Nous sommes enfin dans la salle des deux tombes ; à droite, des vitraux sans goût d’une petite synagogue. Il ne s’agit pas ici de critiquer la nation des juifs, mais plutôt de la plaindre, selon le mot de Voltaire. Le guide me fait observer que les lettres hébraïques sur les murs ne sont que de la décoration, sans aucune signification. Il me demande si je suis juif puis, constatant que non, si je suis bien chrétien catholique, ce qui le satisfait visiblement ; mieux veut être ainsi à ses yeux que luthérien ou mahométan, les premiers ayant fulminé contre «  le livre d’Esther ». Au fond, sur un vieux mur, se lisent les commandements de Moïse.

Tombeau d’Esther et de Mardochée

Le guide déclare que la nièce de Mordechai aurait contracté avec le fils de Xerxès premier fils de Darius un « mariage diplomatique ». Elle aurait éventé un projet de Génocide des juifs par le ministre Aman macédonien de mère persane, qui fut exécuté comme suspect, crucifié avec ses dix fils. Le guide est mué sur ce point ; il précise que la fête des Pourim ou des sorts défavorable à Aman, évoquent cet événement. Il ne dit pas que 75 000 iraniens, dans leur sommeil, ont été tués, par l’ordre d’Esther.

Les plaques en l’honneur d’Esther et de son oncle, sont neuves et brillantes. Les deux tombeaux sont recouvert d’un bois d’ébène, ouvragé à l’initiative, précise–t-il d’un Ayatollah que j’ignore : visiblement l’ornement date au plus tôt du 19e siècle.

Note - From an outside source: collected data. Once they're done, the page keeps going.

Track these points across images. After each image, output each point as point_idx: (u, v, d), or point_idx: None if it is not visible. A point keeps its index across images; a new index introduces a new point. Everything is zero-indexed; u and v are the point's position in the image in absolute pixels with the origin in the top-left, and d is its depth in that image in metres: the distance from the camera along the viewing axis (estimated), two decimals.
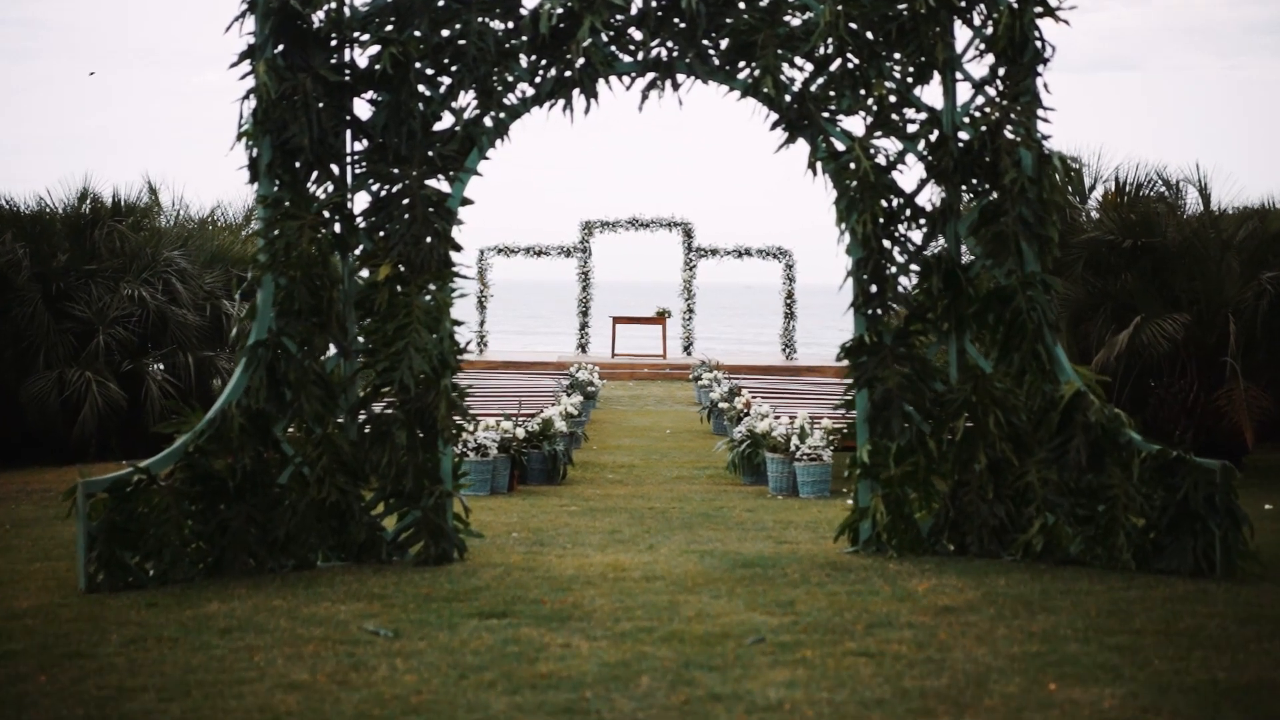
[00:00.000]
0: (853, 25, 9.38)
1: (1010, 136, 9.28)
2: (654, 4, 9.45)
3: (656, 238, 35.91)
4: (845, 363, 9.49)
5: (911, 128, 9.48)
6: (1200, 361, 16.79)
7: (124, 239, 18.38)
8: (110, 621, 7.50)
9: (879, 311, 9.45)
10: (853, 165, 9.41)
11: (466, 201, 9.57)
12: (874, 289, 9.45)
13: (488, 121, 9.53)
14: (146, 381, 17.46)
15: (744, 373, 29.17)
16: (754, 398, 19.67)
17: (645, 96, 9.56)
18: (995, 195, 9.34)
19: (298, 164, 9.29)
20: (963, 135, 9.45)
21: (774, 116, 9.56)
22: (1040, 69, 9.33)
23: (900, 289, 9.45)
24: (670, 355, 34.98)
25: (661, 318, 35.08)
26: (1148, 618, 7.40)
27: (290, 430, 9.26)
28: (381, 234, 9.40)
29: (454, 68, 9.43)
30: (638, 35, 9.51)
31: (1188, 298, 16.73)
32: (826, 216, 9.60)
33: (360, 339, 9.43)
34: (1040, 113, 9.31)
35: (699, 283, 35.87)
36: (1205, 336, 16.70)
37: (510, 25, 9.48)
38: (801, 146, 9.63)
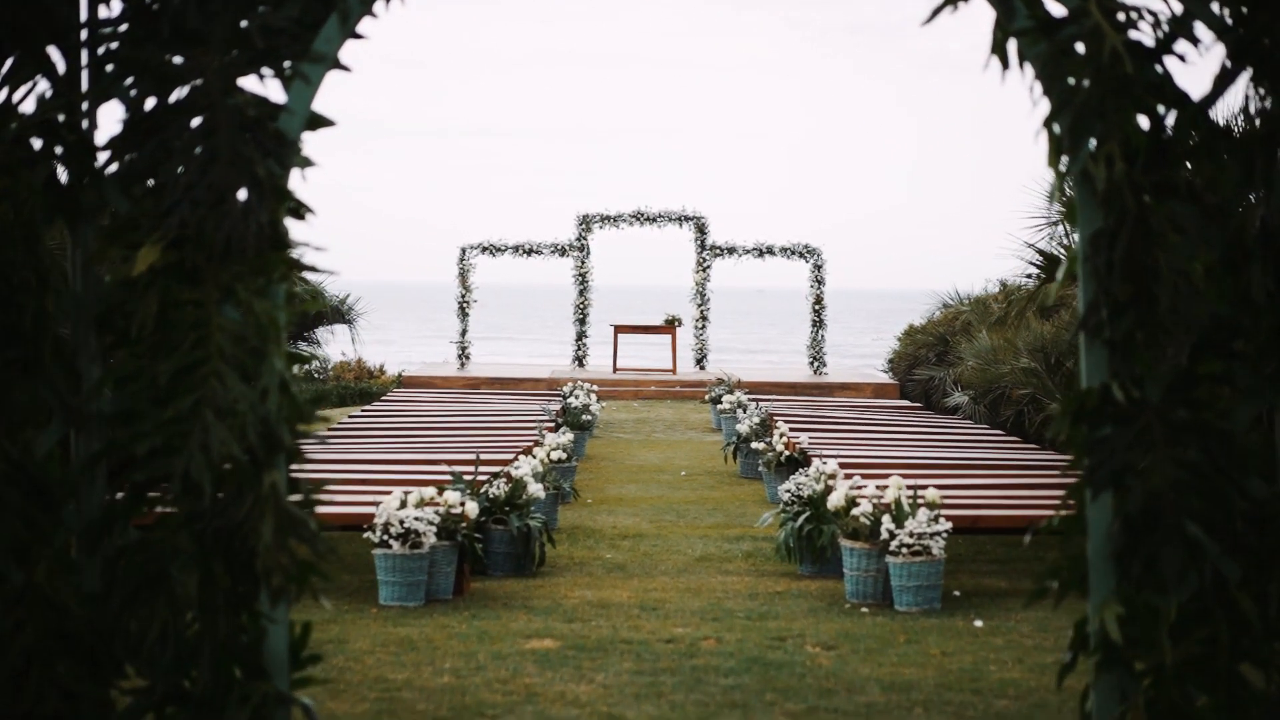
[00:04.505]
0: None
1: None
2: None
3: (665, 234, 31.13)
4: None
5: None
6: None
7: None
8: None
9: (1137, 337, 4.75)
10: (1082, 45, 4.74)
11: (320, 121, 4.90)
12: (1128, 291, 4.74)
13: None
14: None
15: (767, 391, 24.60)
16: (791, 429, 15.04)
17: None
18: None
19: None
20: None
21: None
22: None
23: (1180, 291, 4.76)
24: (681, 370, 30.24)
25: (670, 326, 30.24)
26: None
27: None
28: (150, 183, 4.75)
29: None
30: None
31: None
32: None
33: (107, 392, 4.79)
34: None
35: (713, 286, 31.12)
36: None
37: None
38: (970, 22, 5.01)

Le quatrième tombeau que nous visitons en fin de matinée est celui du poète que l’on situe au 11e siècle de l’ère chrétienne : Baba Tahir dans un kiosque. Les assistants, dont une enfant, entendent déclamer celui qui veut, comme tout génie, habiter poétiquement le monde. A la fin de la mélodie le nom du prophète revient comme une larme des muses. Nous sommes passés en une matinée du peuple des sciences, au peuple des fables et achevons notre route sous la protection de la poésie.